MarketWatch for July 2025
Global markets rose in July, driven by progress in trade negotiations and strong earnings from US tech firms. Equities performed well across regions, with notable gains in the US, UK, and Asia. Bond markets reacted to fiscal concerns, while commodities saw mixed results, with energy leading and metals and agriculture declining.
Global equities rose in July, supported by improved clarity on trade policy and upbeat earnings from major US technology firms. In fixed income markets, concerns around fiscal discipline led to a rise in government bond yields.

United States: Tech leads gains as trade deals settle
US shares posted solid gains in July. Ahead of the 1 August deadline, the US secured tariff agreements with several key trading partners, easing investor concerns. The information technology sector outperformed, driven by strong earnings from several “Magnificent Seven” firms. In contrast, defensive sectors such as healthcare and consumer staples underperformed.
Europe: Mixed sector performance amid modest growth
Eurozone equities moved higher, with healthcare and financials among the top-performing sectors. However, technology stocks lagged. Eurostat data showed the eurozone economy grew by 0.1% quarter-on-quarter in Q2 2025, reflecting a cautious but positive outlook.
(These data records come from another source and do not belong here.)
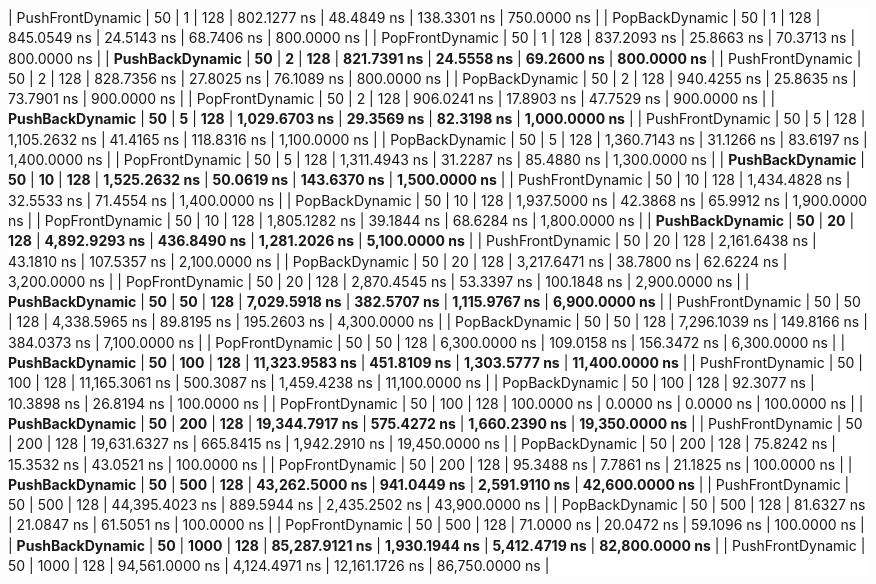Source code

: | PushFrontDynamic |      50 |        1 |              128 |        802.1277 ns |        48.4849 ns |       138.3301 ns |        750.0000 ns |
|   PopBackDynamic |      50 |        1 |              128 |        845.0549 ns |        24.5143 ns |        68.7406 ns |        800.0000 ns |
|  PopFrontDynamic |      50 |        1 |              128 |        837.2093 ns |        25.8663 ns |        70.3713 ns |        800.0000 ns |
|  **PushBackDynamic** |      **50** |        **2** |              **128** |        **821.7391 ns** |        **24.5558 ns** |        **69.2600 ns** |        **800.0000 ns** |
| PushFrontDynamic |      50 |        2 |              128 |        828.7356 ns |        27.8025 ns |        76.1089 ns |        800.0000 ns |
|   PopBackDynamic |      50 |        2 |              128 |        940.4255 ns |        25.8635 ns |        73.7901 ns |        900.0000 ns |
|  PopFrontDynamic |      50 |        2 |              128 |        906.0241 ns |        17.8903 ns |        47.7529 ns |        900.0000 ns |
|  **PushBackDynamic** |      **50** |        **5** |              **128** |      **1,029.6703 ns** |        **29.3569 ns** |        **82.3198 ns** |      **1,000.0000 ns** |
| PushFrontDynamic |      50 |        5 |              128 |      1,105.2632 ns |        41.4165 ns |       118.8316 ns |      1,100.0000 ns |
|   PopBackDynamic |      50 |        5 |              128 |      1,360.7143 ns |        31.1266 ns |        83.6197 ns |      1,400.0000 ns |
|  PopFrontDynamic |      50 |        5 |              128 |      1,311.4943 ns |        31.2287 ns |        85.4880 ns |      1,300.0000 ns |
|  **PushBackDynamic** |      **50** |       **10** |              **128** |      **1,525.2632 ns** |        **50.0619 ns** |       **143.6370 ns** |      **1,500.0000 ns** |
| PushFrontDynamic |      50 |       10 |              128 |      1,434.4828 ns |        32.5533 ns |        71.4554 ns |      1,400.0000 ns |
|   PopBackDynamic |      50 |       10 |              128 |      1,937.5000 ns |        42.3868 ns |        65.9912 ns |      1,900.0000 ns |
|  PopFrontDynamic |      50 |       10 |              128 |      1,805.1282 ns |        39.1844 ns |        68.6284 ns |      1,800.0000 ns |
|  **PushBackDynamic** |      **50** |       **20** |              **128** |      **4,892.9293 ns** |       **436.8490 ns** |     **1,281.2026 ns** |      **5,100.0000 ns** |
| PushFrontDynamic |      50 |       20 |              128 |      2,161.6438 ns |        43.1810 ns |       107.5357 ns |      2,100.0000 ns |
|   PopBackDynamic |      50 |       20 |              128 |      3,217.6471 ns |        38.7800 ns |        62.6224 ns |      3,200.0000 ns |
|  PopFrontDynamic |      50 |       20 |              128 |      2,870.4545 ns |        53.3397 ns |       100.1848 ns |      2,900.0000 ns |
|  **PushBackDynamic** |      **50** |       **50** |              **128** |      **7,029.5918 ns** |       **382.5707 ns** |     **1,115.9767 ns** |      **6,900.0000 ns** |
| PushFrontDynamic |      50 |       50 |              128 |      4,338.5965 ns |        89.8195 ns |       195.2603 ns |      4,300.0000 ns |
|   PopBackDynamic |      50 |       50 |              128 |      7,296.1039 ns |       149.8166 ns |       384.0373 ns |      7,100.0000 ns |
|  PopFrontDynamic |      50 |       50 |              128 |      6,300.0000 ns |       109.0158 ns |       156.3472 ns |      6,300.0000 ns |
|  **PushBackDynamic** |      **50** |      **100** |              **128** |     **11,323.9583 ns** |       **451.8109 ns** |     **1,303.5777 ns** |     **11,400.0000 ns** |
| PushFrontDynamic |      50 |      100 |              128 |     11,165.3061 ns |       500.3087 ns |     1,459.4238 ns |     11,100.0000 ns |
|   PopBackDynamic |      50 |      100 |              128 |         92.3077 ns |        10.3898 ns |        26.8194 ns |        100.0000 ns |
|  PopFrontDynamic |      50 |      100 |              128 |        100.0000 ns |         0.0000 ns |         0.0000 ns |        100.0000 ns |
|  **PushBackDynamic** |      **50** |      **200** |              **128** |     **19,344.7917 ns** |       **575.4272 ns** |     **1,660.2390 ns** |     **19,350.0000 ns** |
| PushFrontDynamic |      50 |      200 |              128 |     19,631.6327 ns |       665.8415 ns |     1,942.2910 ns |     19,450.0000 ns |
|   PopBackDynamic |      50 |      200 |              128 |         75.8242 ns |        15.3532 ns |        43.0521 ns |        100.0000 ns |
|  PopFrontDynamic |      50 |      200 |              128 |         95.3488 ns |         7.7861 ns |        21.1825 ns |        100.0000 ns |
|  **PushBackDynamic** |      **50** |      **500** |              **128** |     **43,262.5000 ns** |       **941.0449 ns** |     **2,591.9110 ns** |     **42,600.0000 ns** |
| PushFrontDynamic |      50 |      500 |              128 |     44,395.4023 ns |       889.5944 ns |     2,435.2502 ns |     43,900.0000 ns |
|   PopBackDynamic |      50 |      500 |              128 |         81.6327 ns |        21.0847 ns |        61.5051 ns |        100.0000 ns |
|  PopFrontDynamic |      50 |      500 |              128 |         71.0000 ns |        20.0472 ns |        59.1096 ns |        100.0000 ns |
|  **PushBackDynamic** |      **50** |     **1000** |              **128** |     **85,287.9121 ns** |     **1,930.1944 ns** |     **5,412.4719 ns** |     **82,800.0000 ns** |
| PushFrontDynamic |      50 |     1000 |              128 |     94,561.0000 ns |     4,124.4971 ns |    12,161.1726 ns |     86,750.0000 ns |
United Kingdom: Broad-based gains across key sectors
UK equities delivered a positive return in July, supported by strength across several key sectors. Energy, healthcare, consumer staples, and telecommunications all performed well. Investor sentiment remained resilient despite ongoing political and economic uncertainties.
Asia: Japan and emerging markets shine
Japanese equities advanced, buoyed by a better-than-expected outcome in the Upper House elections and a favourable trade deal with the US. Emerging market equities also gained, with the MSCI EM index outperforming the MSCI World but trailing the S&P 500 and MSCI Asia ex Japan. Dollar strength posed a challenge, but strong showings from Taiwan, China, and Korea helped lift performance.
Fixed Income: Bond markets react to government spending concerns
Bond markets were influenced by ongoing trade talks and worries about government spending. As a result, returns on government bonds increased, especially for shorter-term bonds. In the US, a new spending bill, nicknamed the “Big Beautiful Bill”, sparked debate. It included tax cuts and more funding for defence and border security, but also reduced support for social programmes. This raised concerns about the country’s growing deficit.
Corporate Bonds: Positive returns across ratings
Corporate bonds outperformed government debt in July. In the US, strong earnings and a constructive outlook supported performance across both investment grade and high yield segments.
Commodities: Energy remains dominant
Commodity markets saw mixed performance in July. Energy prices continued to rise, remaining the strongest area. In contrast, industrial metals and agricultural goods saw declines. Gold prices stayed relatively stable throughout the month.